Como un artista cuyas interpertaciones no sólo son memorables sino ejemplares, fruto del talento conjugado con la disciplina y la pasión por la música, fue considerado el tenor Alfonso Navarrete, durante la presentación de un disco doble que rescata algunas de sus más grandes interpretaciones.

"Alfonso Navarrete. Tenor, un homenaje a una de las figuras mexicanas del arte vocal" es el título del material presentado por Lidia Camacho, directora del Instituto Nacional de Bellas Artes (INBA), en un acto al que asistieron la secretaria de Cultura, María Cristina García Cepeda, el contratenor Héctor Sosa, el crítico de arte Manuel Yrizar y el propio cantante Alfonso Navarrete.
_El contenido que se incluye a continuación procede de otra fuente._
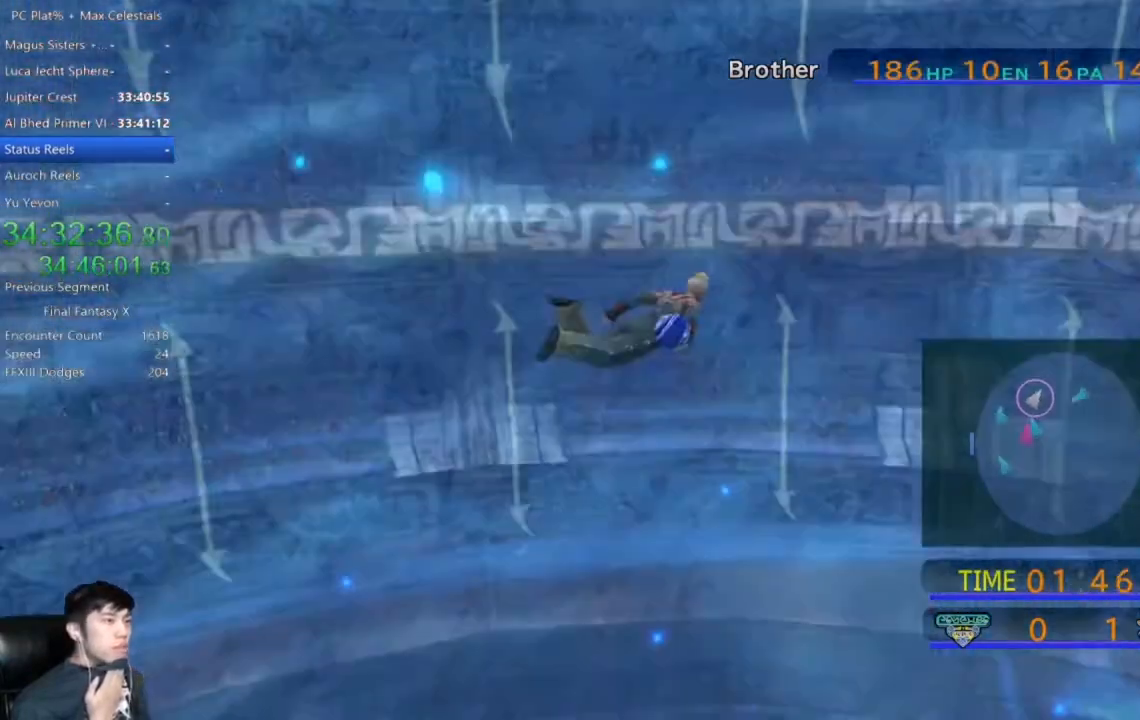
{"buttons": [], "left_stick": "up-right", "right_stick": "center", "events": []}
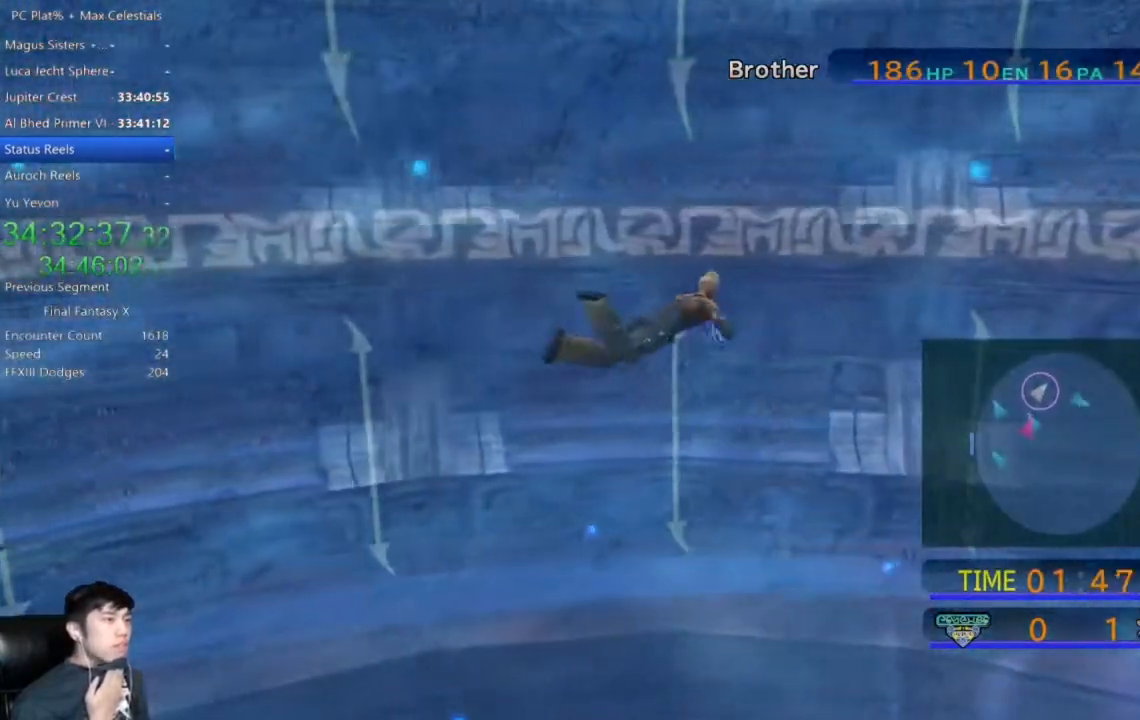
{"buttons": [], "left_stick": "up-right", "right_stick": "center", "events": []}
Luego de recordar que el material se suma a la colección "Memorias sonoras", la titular del INBA recordó que “la ópera es un espectáculo que ocupa un espacio central en la historia del Palacio de Bellas Artes.

"La huella sonora de este recinto constituye una de las grandes riquezas de nuestro acervo, y es precisamente la recuperación de ese acervo sonoro una de las tareas primordiales que ha dado lugar, hasta este momento, a seis discos que recuperan parte de la historia del arte vocal en México y a las figuras que han dado brillo al principal escenario de este país”.
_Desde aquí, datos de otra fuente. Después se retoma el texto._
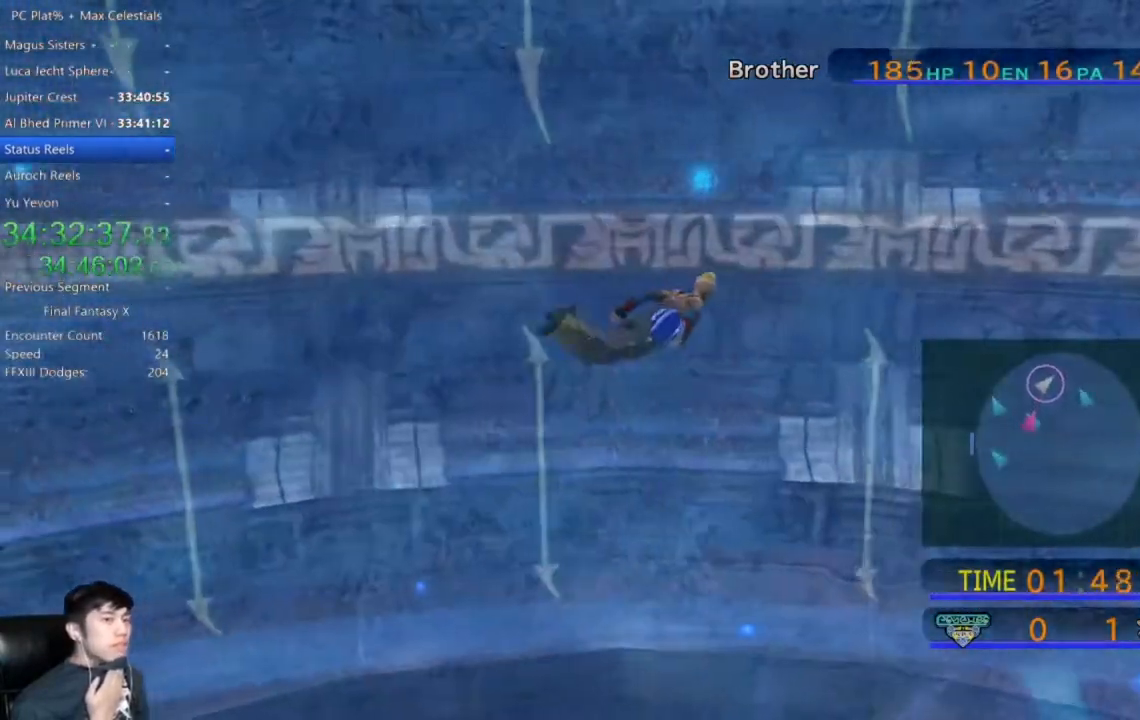
{"buttons": [], "left_stick": "up-right", "right_stick": "center", "events": []}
Este trabajo de recuperación de acervos es fundamental; llegar a este momento y tener la posibilidad de escuchar, ya digitalizada y remasterizada, la voz de una de las figuras centrales de la ópera en México”, puntualizó.

Destacó que estos discos van acompañados de una investigación que le da mucho sentido a la presentación; y será para que las generaciones que no tuvieron el privilegio de escucharlo encuentren en este material un acercamiento a su talento, a su gran pasión por la música.

Sobre esta nueva producción discográfica, el tenor Alfonso Navarrete aseguró que para él ha sido una remembranza muy espectacular desde el punto de vista humano.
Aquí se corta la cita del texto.